Description
Poetry. LGBTQIA Studies. Women's Studies. The poetic worlds of Michael Field are as surprising and inventive, as formally rigorous, and as deeply felt and lived as when they were composed over a century ago. The expansive selection of poems presented here spans Field's thirty-year career and a wide range of formal gambits and registers, from erotic reconstructions of Sapphic verse fragments and ekphrastic reveries over Grand Tour oil paintings to theologically freighted odes, sonnets of rural retirement, and elegies to their beloved pet Chow Chow. With a new biographical essay by the editors and an inviting foreword by Stacy Szymaszek to ground the work in our contemporary moment, this volume brings the unorthodox lives and vital, protean writing of Michael Field—as lovers, collaborators, experimenters in poetic form, aesthetic community, and queer kinship—to a new audience.

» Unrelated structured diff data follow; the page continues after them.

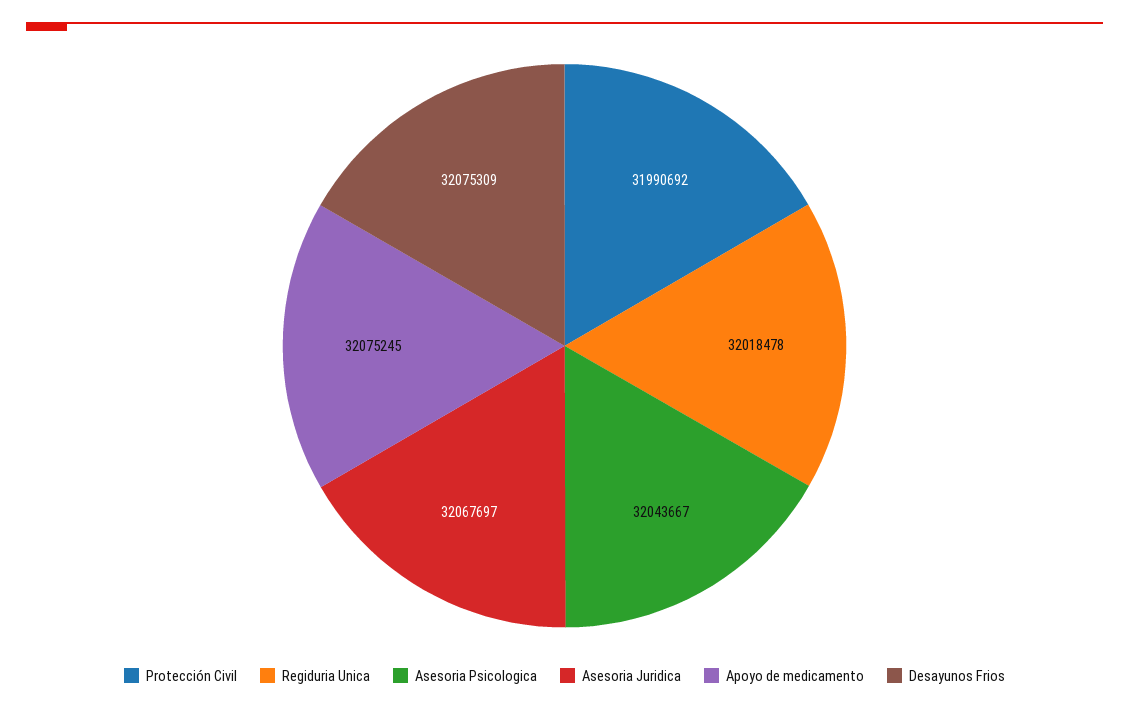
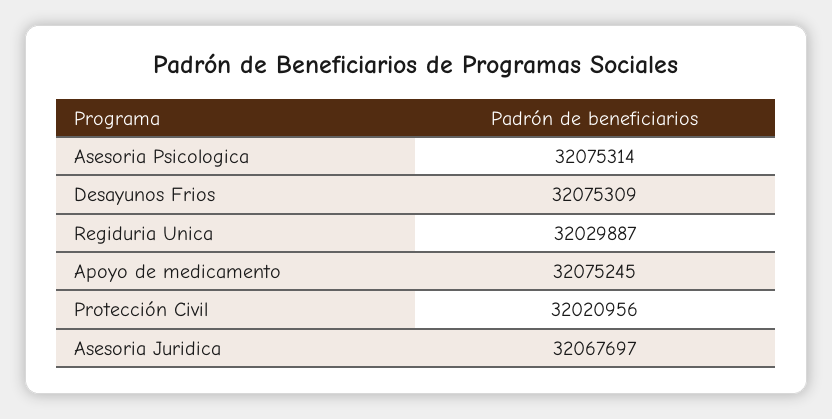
  {
-   "Protección Civil": 31990692,
+   "Protección Civil": 32020956,
-   "Regiduria Unica": 32018478,
+   "Regiduria Unica": 32029887,
-   "Asesoria Psicologica": 32043667,
+   "Asesoria Psicologica": 32075314,
    "Asesoria Juridica": 32067697,
    "Apoyo de medicamento": 32075245,
    "Desayunos Frios": 32075309
  }

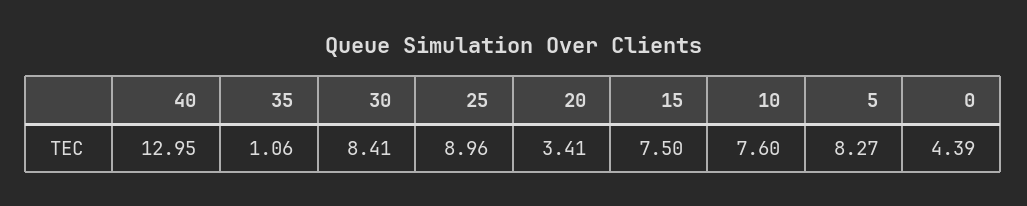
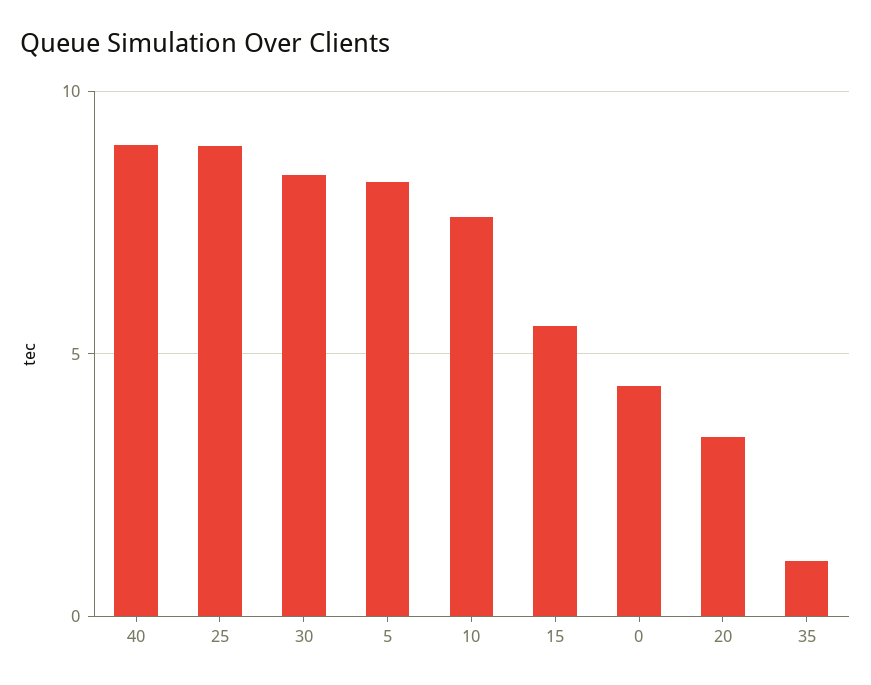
  {
-   "40": 12.95,
+   "40": 9,
    "35": 1.06,
    "30": 8.41,
    "25": 8.96,
    "20": 3.41,
-   "15": 7.5,
+   "15": 5.5,
    "10": 7.6,
    "5": 8.27,
    "0": 4.39
  }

"Field’s work is organized around body logic, experience, making a spectacle of one’s own life, beauty and giving pleasure. In the grips of our current political disaster, it may not carry a lot of weight to think one’s work is important for such things. Yet work that excites my mind-body helps remind me that I am an erotic being. When I proceed through life as my best erotic self, I am harder for the law to control. When I am harder for the law to control, i.e., making a spectacle of myself, others can see me. There is always the hope that Emily Dickinson expressed: 'Are you nobody too?' I step out of convention for community, and that action is the enemy of fascism."—from the forward by Stacy Szymaszek
Author Bio
"Michael Field" was the shared pseudonym of Katherine Bradley (1846-1914) and her niece Edith Cooper (1862- 1913), who lived together as lovers and collaboratively wrote some eight volumes of poetry and twenty-seven plays. Their poetry enjoyed both popular and critical success until their friend, the poet Robert Browning, let slip Field's true identity: in the milieu of Victorian letters, the work of women writers (and "especially collaborators, spinsters, and lesbians," as biographer Emma Donoghue puts it) was still relegated to a second class. While their early poetry displays strong aestheticist currents both formally and thematically, their later poems incorporate an eclectic mix of Symbolism and Catholic spirituality without ever straying from an idiosyncratic style that is at once extravagantly precise and profoundly sensuous.